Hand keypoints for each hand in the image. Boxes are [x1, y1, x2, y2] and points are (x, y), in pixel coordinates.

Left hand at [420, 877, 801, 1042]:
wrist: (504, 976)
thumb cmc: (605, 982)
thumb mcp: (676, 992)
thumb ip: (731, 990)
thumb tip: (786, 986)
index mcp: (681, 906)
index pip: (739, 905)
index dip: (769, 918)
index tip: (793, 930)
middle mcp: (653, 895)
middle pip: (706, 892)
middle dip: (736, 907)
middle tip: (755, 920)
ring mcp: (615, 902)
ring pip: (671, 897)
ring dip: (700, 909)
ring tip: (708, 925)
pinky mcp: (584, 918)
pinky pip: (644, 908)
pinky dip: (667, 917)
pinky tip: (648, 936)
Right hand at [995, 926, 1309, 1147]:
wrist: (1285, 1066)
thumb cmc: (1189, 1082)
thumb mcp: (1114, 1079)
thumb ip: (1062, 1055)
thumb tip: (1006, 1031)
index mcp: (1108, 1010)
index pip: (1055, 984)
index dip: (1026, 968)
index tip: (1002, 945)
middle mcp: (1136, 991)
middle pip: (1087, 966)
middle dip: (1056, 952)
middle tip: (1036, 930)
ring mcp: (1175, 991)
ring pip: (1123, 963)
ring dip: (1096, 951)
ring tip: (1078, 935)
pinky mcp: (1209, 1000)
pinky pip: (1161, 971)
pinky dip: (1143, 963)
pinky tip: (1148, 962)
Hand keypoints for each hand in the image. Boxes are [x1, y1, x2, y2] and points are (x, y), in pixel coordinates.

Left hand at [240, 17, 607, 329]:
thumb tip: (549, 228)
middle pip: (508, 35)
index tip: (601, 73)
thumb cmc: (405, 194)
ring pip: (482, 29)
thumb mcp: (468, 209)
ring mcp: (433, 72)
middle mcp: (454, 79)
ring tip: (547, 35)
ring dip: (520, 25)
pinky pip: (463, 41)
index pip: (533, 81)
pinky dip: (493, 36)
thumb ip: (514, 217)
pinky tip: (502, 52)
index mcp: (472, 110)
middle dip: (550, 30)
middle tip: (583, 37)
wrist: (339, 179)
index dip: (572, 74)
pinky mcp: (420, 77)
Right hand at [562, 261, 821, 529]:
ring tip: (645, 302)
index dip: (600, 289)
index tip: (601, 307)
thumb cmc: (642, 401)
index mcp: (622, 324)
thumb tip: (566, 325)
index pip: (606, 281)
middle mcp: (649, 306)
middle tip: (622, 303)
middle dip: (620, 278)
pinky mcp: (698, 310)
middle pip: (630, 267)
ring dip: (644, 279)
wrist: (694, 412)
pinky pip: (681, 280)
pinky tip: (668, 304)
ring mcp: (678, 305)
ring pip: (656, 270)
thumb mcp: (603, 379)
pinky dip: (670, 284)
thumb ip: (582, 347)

☆ ☆ ☆ ☆ ☆ ☆ ☆

Work request: Go through the listing above and restate it word for word.

Solution:
Hand keypoints for each hand in the image. Boxes are [x1, y1, x2, y2] and points are (x, y), in pixel coordinates.

Left hand at [420, 877, 801, 1042]:
wrist: (504, 976)
thumb cmc: (605, 982)
thumb mcp: (676, 992)
thumb ip: (731, 990)
thumb tip: (786, 986)
index mcp: (681, 906)
index pip: (739, 905)
index dip: (769, 918)
index tip: (793, 930)
middle mcp: (653, 895)
middle pip: (706, 892)
middle dip: (736, 907)
middle tip: (755, 920)
ring mcp: (615, 902)
ring pip: (671, 897)
ring dip: (700, 909)
ring tip: (708, 925)
pinky mcp: (584, 918)
pinky pip: (644, 908)
pinky dip: (667, 917)
pinky tip: (648, 936)
Right hand at [995, 926, 1309, 1147]:
wrist: (1285, 1066)
thumb cmc: (1189, 1082)
thumb mcp: (1114, 1079)
thumb ip: (1062, 1055)
thumb tip: (1006, 1031)
index mcp: (1108, 1010)
index pip: (1055, 984)
index dip: (1026, 968)
index tip: (1002, 945)
middle mcp: (1136, 991)
middle pip: (1087, 966)
middle dip: (1056, 952)
middle tip: (1036, 930)
ring mcp: (1175, 991)
ring pip: (1123, 963)
ring dip: (1096, 951)
ring tip: (1078, 935)
pinky mcp: (1209, 1000)
pinky pip: (1161, 971)
pinky dip: (1143, 963)
pinky tip: (1148, 962)
Hand keypoints for each hand in the image. Boxes are [x1, y1, x2, y2] and points are (x, y), in pixel coordinates.

Left hand at [240, 17, 607, 329]:
thumb tip: (549, 228)
middle pip: (508, 35)
index tip: (601, 73)
thumb cmc: (405, 194)
ring pip: (482, 29)
thumb mcp: (468, 209)
ring mcp: (433, 72)
middle mcp: (454, 79)
ring tip: (547, 35)
ring dip: (520, 25)
pinky pip: (463, 41)
index pip: (533, 81)
pinky dip: (493, 36)
thumb ip: (514, 217)
pinky tip: (502, 52)
index mcp: (472, 110)
middle dip: (550, 30)
middle tip: (583, 37)
wrist: (339, 179)
index dip: (572, 74)
pinky mcp: (420, 77)
Right hand at [562, 261, 821, 529]:
ring tip: (645, 302)
index dip: (600, 289)
index tip: (601, 307)
thumb cmc: (642, 401)
index mcp: (622, 324)
thumb tip: (566, 325)
index pip: (606, 281)
middle mcp: (649, 306)
middle tip: (622, 303)
middle dip: (620, 278)
pinky mcp: (698, 310)
middle pip: (630, 267)
ring dip: (644, 279)
wrist: (694, 412)
pinky pip: (681, 280)
pinky tip: (668, 304)
ring mcp: (678, 305)
ring pip: (656, 270)
thumb mcp: (603, 379)
pinky dip: (670, 284)
thumb ip: (582, 347)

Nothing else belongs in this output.